**AIM OF THE EXERCISE:** Once you reach the line containing "Miscellaneous" in the data below, restate each line word for word up to and including the one containing "The system can".

[Saved data entries]
▬▬▬

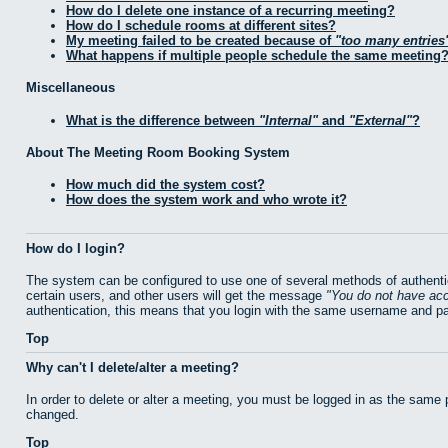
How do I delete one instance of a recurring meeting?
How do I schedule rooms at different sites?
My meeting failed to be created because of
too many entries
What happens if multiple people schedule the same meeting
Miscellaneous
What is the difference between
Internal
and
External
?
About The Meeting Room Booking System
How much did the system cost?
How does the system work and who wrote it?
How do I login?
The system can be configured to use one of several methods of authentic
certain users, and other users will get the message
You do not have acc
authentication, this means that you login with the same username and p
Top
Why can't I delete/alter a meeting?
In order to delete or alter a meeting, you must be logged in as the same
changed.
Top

▬▬▬

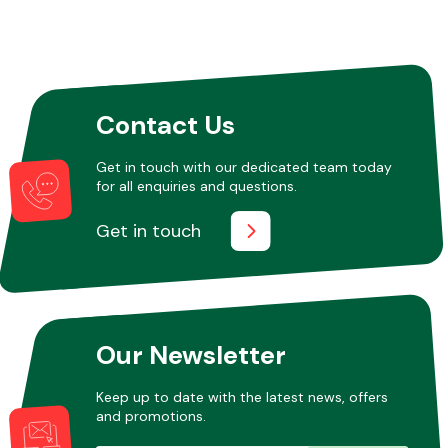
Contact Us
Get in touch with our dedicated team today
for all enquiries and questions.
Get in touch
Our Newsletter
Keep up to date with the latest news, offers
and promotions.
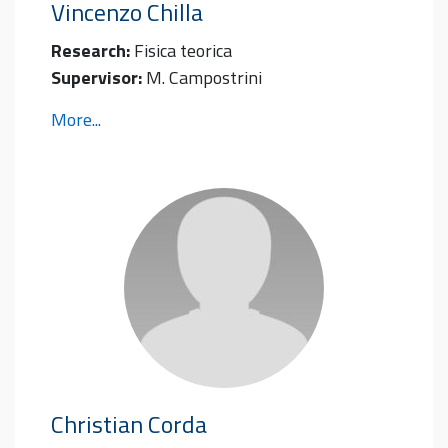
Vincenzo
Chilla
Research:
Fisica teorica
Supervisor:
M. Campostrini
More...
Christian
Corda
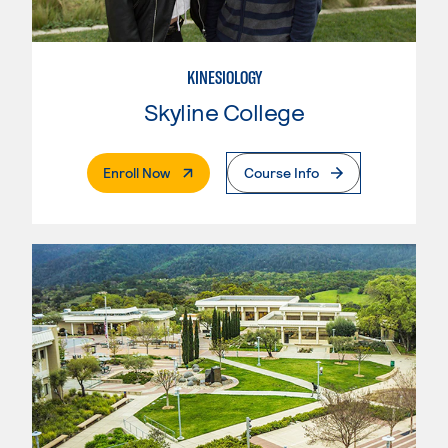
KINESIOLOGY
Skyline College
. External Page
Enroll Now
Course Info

▬▬▬

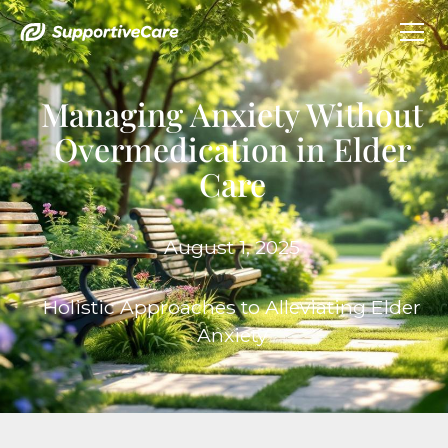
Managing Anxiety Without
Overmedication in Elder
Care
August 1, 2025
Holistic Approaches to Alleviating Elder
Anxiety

▬▬▬

**ANSWER TO THIS EXERCISE:**
Miscellaneous
What is the difference between
Internal
and
External
?
About The Meeting Room Booking System
How much did the system cost?
How does the system work and who wrote it?
How do I login?
The system can be configured to use one of several methods of authentic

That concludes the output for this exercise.